TargetModel conforms to Equatable and Identifiable which you’ll need to support observing changes in the value.

Next, add a new PreferenceKey:

// 1.
struct TargetPreferenceKey: PreferenceKey {
  // 2.
  static var defaultValue: [TargetModel] = []
  // 3.
  static func reduce(
    value: inout [TargetModel], 
    nextValue: () -> [TargetModel]
  ) {
    value.append(contentsOf: nextValue())
  }
}
  1. Your preference key must conform to PreferenceKey.
  2. The first requirement of the protocol is a static defaultValue to set the initial value for the key.
  3. The second requirement is the static reduce(value:nextValue:). Whenever a view sets a value for a preference key, SwiftUI calls this method, passing in the key’s current value as an inout. It’s your job to call nextValue to obtain the new preference value and store it appropriately. The plan is that each flower will set a value for the key, reporting its ID and Anchor. The reducer gathers all of the values into a single array, which becomes the value for the preference key.

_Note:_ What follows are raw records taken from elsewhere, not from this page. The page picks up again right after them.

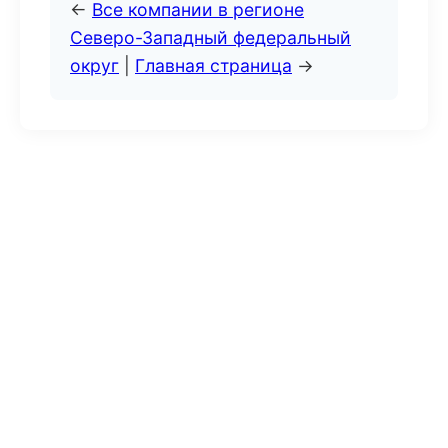
←
Все компании в регионе
Северо-Западный федеральный
округ
|
Главная страница
→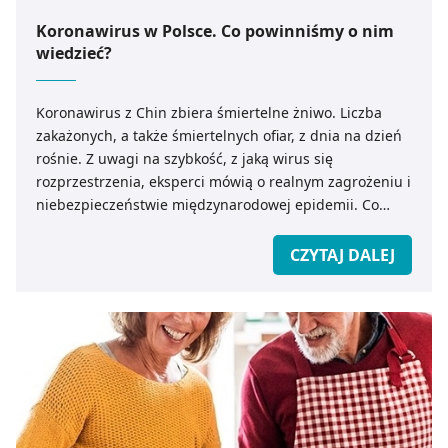
Koronawirus w Polsce. Co powinniśmy o nim
wiedzieć?
Koronawirus z Chin zbiera śmiertelne żniwo. Liczba
zakażonych, a także śmiertelnych ofiar, z dnia na dzień
rośnie. Z uwagi na szybkość, z jaką wirus się
rozprzestrzenia, eksperci mówią o realnym zagrożeniu i
niebezpieczeństwie międzynarodowej epidemii. Co
powinniśmy wiedzieć o koronawirusie z Chin? Jak
zapobiec ewentualnemu zakażeniu?
CZYTAJ DALEJ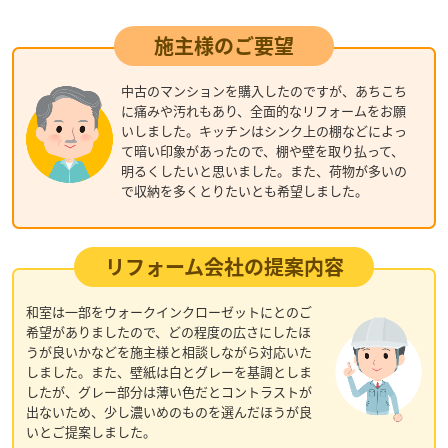
施主様のご要望
中古のマンションを購入したのですが、あちこち
に痛みや汚れもあり、全面的なリフォームをお願
いしました。キッチンはシンク上の棚などによっ
て暗い印象があったので、棚や壁を取り払って、
明るくしたいと思いました。また、荷物が多いの
で収納を多くとりたいとも希望しました。
リフォーム会社の提案内容
和室は一部をウォークインクローゼットにとのご
希望がありましたので、どの程度の広さにしたほ
うが良いかなどを施主様と相談しながら対応いた
しました。また、壁紙は白とグレーを基調としま
したが、グレー部分は薄い色だとコントラストが
出ないため、少し濃いめのものを選んだほうが良
いとご提案しました。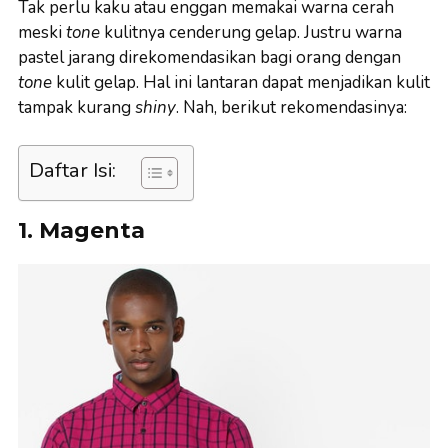
Tak perlu kaku atau enggan memakai warna cerah
meski
tone
kulitnya cenderung gelap. Justru warna
pastel jarang direkomendasikan bagi orang dengan
tone
kulit gelap. Hal ini lantaran dapat menjadikan kulit
tampak kurang
shiny
. Nah, berikut rekomendasinya:
Daftar Isi:
1. Magenta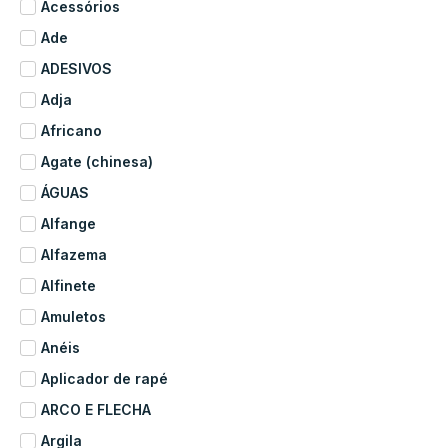
Acessórios
Ade
ADESIVOS
Adja
Africano
Agate (chinesa)
ÁGUAS
Alfange
Alfazema
Alfinete
Amuletos
Anéis
Aplicador de rapé
ARCO E FLECHA
Argila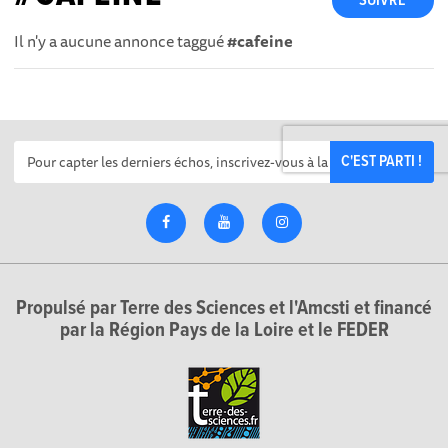
SUIVRE
Il n'y a aucune annonce taggué
#cafeine
C'EST PARTI !
Propulsé par Terre des Sciences et l'Amcsti et financé
par la Région Pays de la Loire et le FEDER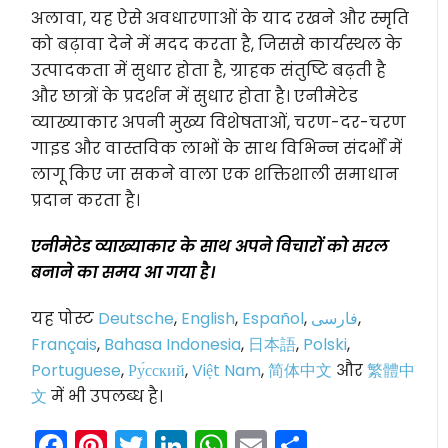
अलावा, यह ऐसे अवधारणाओं के याद रखने और स्मृति
को बढ़ावा देने में मदद करता है, जिससे कार्यस्थल के
उत्पादकता में सुधार होता है, ग्राहक संतुष्टि बढ़ती है
और छात्रों के प्रदर्शन में सुधार होता है। एनीमेटेड
व्याख्याकार अपनी मुख्य विशेषताओं, चरण-दर-चरण
गाइड और वास्तविक लाभों के साथ विभिन्न संदर्भों में
लागू किए जा सकने वाला एक शक्तिशाली समाधान
प्रदान करता है।
एनीमेटेड व्याख्याकार के साथ अपने विचारों को सरल
बनाने का समय आ गया है।
यह पोस्ट
Deutsche
,
English
,
Español
,
فارسی
,
Français
,
Bahasa Indonesia
,
日本語
,
Polski
,
Portuguese
,
Ру́сский
,
Việt Nam
,
简体中文
और
繁體中
文
में भी उपलब्ध है।
Facebook
Pinterest
Twitter
LinkedIn
WhatsApp
Email
Share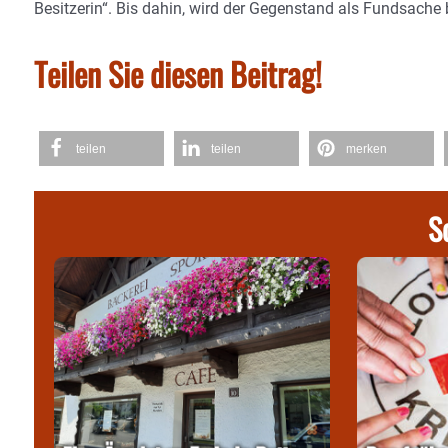
Besitzerin“. Bis dahin, wird der Gegenstand als Fundsache 
Teilen Sie diesen Beitrag!
teilen
teilen
merken
S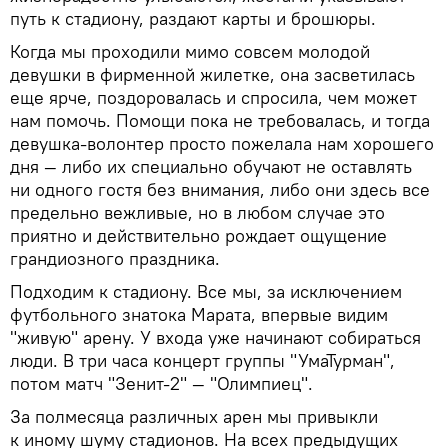
путь к стадиону, раздают карты и брошюры.
Когда мы проходили мимо совсем молодой
девушки в фирменной жилетке, она засветилась
еще ярче, поздоровалась и спросила, чем может
нам помочь. Помощи пока не требовалась, и тогда
девушка-волонтер просто пожелала нам хорошего
дня — либо их специально обучают не оставлять
ни одного гостя без внимания, либо они здесь все
предельно вежливые, но в любом случае это
приятно и действительно рождает ощущение
грандиозного праздника.
Подходим к стадиону. Все мы, за исключением
футбольного знатока Марата, впервые видим
"живую" арену. У входа уже начинают собираться
люди. В три часа концерт группы "УмаТурман",
потом матч "Зенит-2" — "Олимпиец".
За полмесяца различных арен мы привыкли
к иному шуму стадионов. На всех предыдущих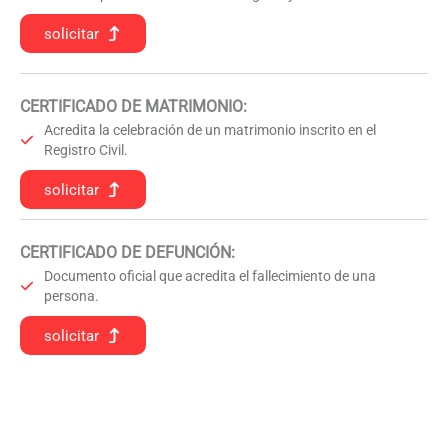
solicitar
CERTIFICADO DE MATRIMONIO:
Acredita la celebración de un matrimonio inscrito en el
Registro Civil.
solicitar
CERTIFICADO DE DEFUNCIÓN
:
Documento oficial que acredita el fallecimiento de una
persona.
solicitar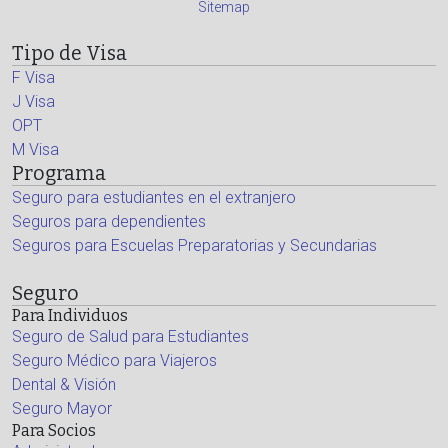
Sitemap
Tipo de Visa
F Visa
J Visa
OPT
M Visa
Programa
Seguro para estudiantes en el extranjero
Seguros para dependientes
Seguros para Escuelas Preparatorias y Secundarias
Seguro
Para Individuos
Seguro de Salud para Estudiantes
Seguro Médico para Viajeros
Dental & Visión
Seguro Mayor
Para Socios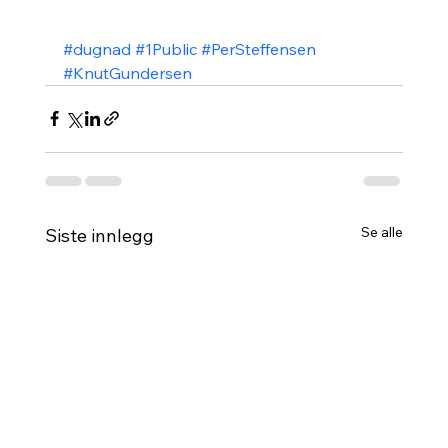
#dugnad
#1Public
#PerSteffensen
#KnutGundersen
Se alle
Siste innlegg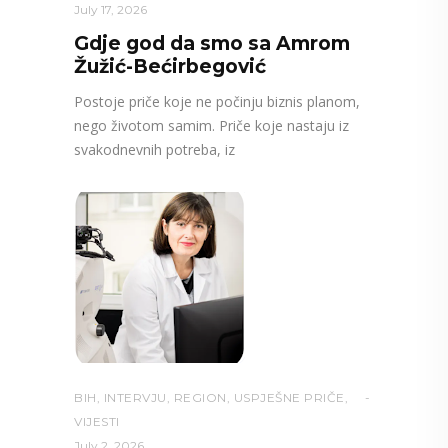
July 17, 2026
Gdje god da smo sa Amrom
Žužić-Bećirbegović
Postoje priče koje ne počinju biznis planom,
nego životom samim. Priče koje nastaju iz
svakodnevnih potreba, iz
BIH
,
INTERVJU
,
REGION
,
USPJEŠNE PRIČE
,
VIJESTI
July 2, 2026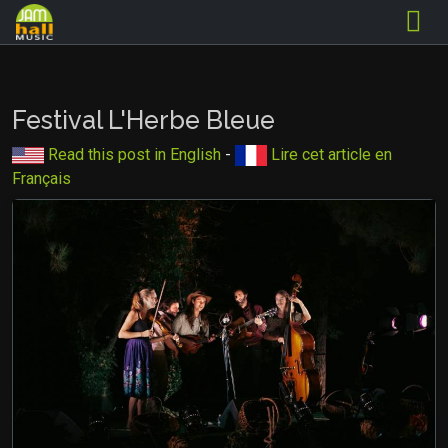
Festival L'Herbe Bleue
Read this post in English
-
Lire cet article en
Français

Your key’s type — TargetPreferenceKey.self in this case — is its global identity. There is only one value for the key across your entire app. Any number of descendant views may set a value for the key, and any number of ancestor views may be observing the key.

SwiftUI calls reduce(value:nextValue:) in view-tree order, building a single value from every view that reports a preference value. Reporting a preference value is what you’re doing in the next section.